**Problem requirements**
Reproduce each of the lines below without any change, omitting the pictures.

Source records
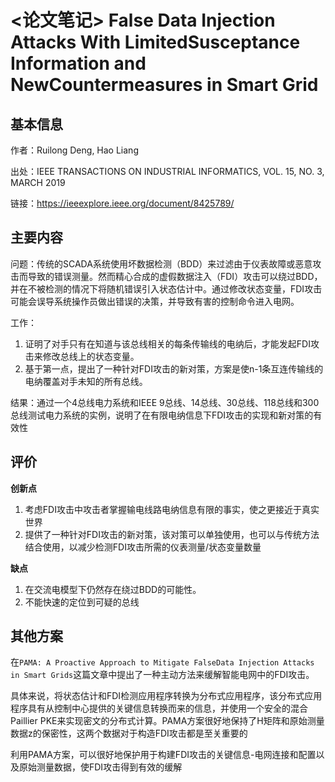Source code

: # <论文笔记> False Data Injection Attacks With LimitedSusceptance Information and NewCountermeasures in Smart Grid

## 基本信息

作者：Ruilong Deng, Hao Liang

出处：IEEE TRANSACTIONS ON INDUSTRIAL INFORMATICS, VOL. 15, NO. 3, MARCH 2019

链接：https://ieeexplore.ieee.org/document/8425789/

## 主要内容

问题：传统的SCADA系统使用坏数据检测（BDD）来过滤由于仪表故障或恶意攻击而导致的错误测量。然而精心合成的虚假数据注入（FDI）攻击可以绕过BDD，并在不被检测的情况下将随机错误引入状态估计中。通过修改状态变量，FDI攻击可能会误导系统操作员做出错误的决策，并导致有害的控制命令进入电网。

工作：

1. 证明了对手只有在知道与该总线相关的每条传输线的电纳后，才能发起FDI攻击来修改总线上的状态变量。
2. 基于第一点，提出了一种针对FDI攻击的新对策，方案是使n-1条互连传输线的电纳覆盖对手未知的所有总线。

结果：通过一个4总线电力系统和IEEE 9总线、14总线、30总线、118总线和300总线测试电力系统的实例，说明了在有限电纳信息下FDI攻击的实现和新对策的有效性

## 评价

**创新点**

1. 考虑FDI攻击中攻击者掌握输电线路电纳信息有限的事实，使之更接近于真实世界
2. 提供了一种针对FDI攻击的新对策，该对策可以单独使用，也可以与传统方法结合使用，以减少检测FDI攻击所需的仪表测量/状态变量数量

**缺点**

1. 在交流电模型下仍然存在绕过BDD的可能性。
2. 不能快速的定位到可疑的总线

## 其他方案

在`PAMA: A Proactive Approach to Mitigate FalseData Injection Attacks in Smart Grids`这篇文章中提出了一种主动方法来缓解智能电网中的FDI攻击。

具体来说，将状态估计和FDI检测应用程序转换为分布式应用程序，该分布式应用程序具有从控制中心提供的关键信息转换而来的信息，并使用一个安全的混合Paillier PKE来实现密文的分布式计算。PAMA方案很好地保持了H矩阵和原始测量数据z的保密性，这两个数据对于构造FDI攻击都是至关重要的

利用PAMA方案，可以很好地保护用于构建FDI攻击的关键信息-电网连接和配置以及原始测量数据，使FDI攻击得到有效的缓解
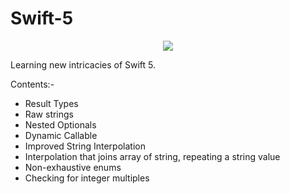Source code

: # Swift-5



<p align="center">
<img src="https://img.shields.io/badge/Swift-5.0-green.svg" />
</p>

Learning new intricacies of Swift 5.

<p>Contents:- </p>



- Result Types
- Raw strings
- Nested Optionals
- Dynamic Callable
- Improved String Interpolation
- Interpolation that joins array of string, repeating a string value 
- Non-exhaustive enums 
- Checking for integer multiples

**Answer to this exercise**
Source code

: # <论文笔记> False Data Injection Attacks With LimitedSusceptance Information and NewCountermeasures in Smart Grid

## 基本信息

作者：Ruilong Deng, Hao Liang

出处：IEEE TRANSACTIONS ON INDUSTRIAL INFORMATICS, VOL. 15, NO. 3, MARCH 2019

链接：https://ieeexplore.ieee.org/document/8425789/

## 主要内容

问题：传统的SCADA系统使用坏数据检测（BDD）来过滤由于仪表故障或恶意攻击而导致的错误测量。然而精心合成的虚假数据注入（FDI）攻击可以绕过BDD，并在不被检测的情况下将随机错误引入状态估计中。通过修改状态变量，FDI攻击可能会误导系统操作员做出错误的决策，并导致有害的控制命令进入电网。

工作：

1. 证明了对手只有在知道与该总线相关的每条传输线的电纳后，才能发起FDI攻击来修改总线上的状态变量。
2. 基于第一点，提出了一种针对FDI攻击的新对策，方案是使n-1条互连传输线的电纳覆盖对手未知的所有总线。

结果：通过一个4总线电力系统和IEEE 9总线、14总线、30总线、118总线和300总线测试电力系统的实例，说明了在有限电纳信息下FDI攻击的实现和新对策的有效性

## 评价

**创新点**

1. 考虑FDI攻击中攻击者掌握输电线路电纳信息有限的事实，使之更接近于真实世界
2. 提供了一种针对FDI攻击的新对策，该对策可以单独使用，也可以与传统方法结合使用，以减少检测FDI攻击所需的仪表测量/状态变量数量

**缺点**

1. 在交流电模型下仍然存在绕过BDD的可能性。
2. 不能快速的定位到可疑的总线

## 其他方案

在`PAMA: A Proactive Approach to Mitigate FalseData Injection Attacks in Smart Grids`这篇文章中提出了一种主动方法来缓解智能电网中的FDI攻击。

具体来说，将状态估计和FDI检测应用程序转换为分布式应用程序，该分布式应用程序具有从控制中心提供的关键信息转换而来的信息，并使用一个安全的混合Paillier PKE来实现密文的分布式计算。PAMA方案很好地保持了H矩阵和原始测量数据z的保密性，这两个数据对于构造FDI攻击都是至关重要的

利用PAMA方案，可以很好地保护用于构建FDI攻击的关键信息-电网连接和配置以及原始测量数据，使FDI攻击得到有效的缓解
Source code

: # Swift-5



<p align="center">
<img src="https://img.shields.io/badge/Swift-5.0-green.svg" />
</p>

Learning new intricacies of Swift 5.

<p>Contents:- </p>



- Result Types
- Raw strings
- Nested Optionals
- Dynamic Callable
- Improved String Interpolation
- Interpolation that joins array of string, repeating a string value 
- Non-exhaustive enums 
- Checking for integer multiples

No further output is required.